Todo eso está cambiando. Como ya dijimos, el bicentenario nos encuentra, entonces, inmersos en procesos de transformación fundamentales que están teniendo repercusiones importantísimas en la sociedad costarricense. Lo nuevo, en la coyuntura marcada por la pandemia, es la profundización acelerada de las reformas neoliberales que los provocan. Pareciera que la clase política de este país hubiera decidido, sin que eso hubiera estado en los programas presentados en la campaña electoral que los llevó al poder, echar por la borda lo que, a estas alturas, ya podríamos catalogar como la “tradición” costarricense.
De esa cuenta, el bicentenario se presentaría como un momento culminante de un proceso de refundación nacional. En vez de hacer un balance crítico que permitiera valorar lo mucho que el país avanzó por esa senda de desarrollo con características específicas que lo distinguieron en el concierto de las naciones para, luego, buscar las vías para profundizarlo, con lo que nos enfrentamos es con una actitud despectiva o, por lo menos, que no toma en cuenta ese pasado.
Seguramente nadie imaginó, en 2018, en medio de la algarabía de haber elegido un gobierno que se bautizó a sí mismo como el gobierno del bicentenario, que sucedería esto. Parecía entonces que se abría la posibilidad, frente a la amenaza de tener al frente del poder ejecutivo a alguien de ideología fundamentalista, de hacer valer aquellas ideas y valores que siempre enorgullecieron a los costarricenses, y de ahí la sorpresa, y después la decepción, ante lo ocurrido.

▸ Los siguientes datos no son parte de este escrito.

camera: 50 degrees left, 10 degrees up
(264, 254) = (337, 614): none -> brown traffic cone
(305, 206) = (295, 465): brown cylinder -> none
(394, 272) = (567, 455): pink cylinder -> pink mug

En este contexto, las universidades, que se encuentran también en la mira de estas reformas, han hecho reflexiones y propuestas que deberían ser tomadas en cuenta, pero una característica del gobierno del bicentenario ha sido hacer caso omiso de ellas, a pesar de que parten de instituciones que constituyen uno de los logros más sobresalientes que ha alcanzado este país, un país pequeño, sin mayores recursos naturales, que ha podido posicionar a su educación superior pública en un lugar de referencia continental.
Costa Rica está, por lo tanto, pasando por momentos de estrés social. A las disrupciones que ha implicado la pandemia se han agregado las provocadas por el tsunami político. No es, seguramente, el bicentenario que se merecía, y deberíamos trabajar todos por revertir este desvío que amenaza con modificar para mal el perfil de la nación.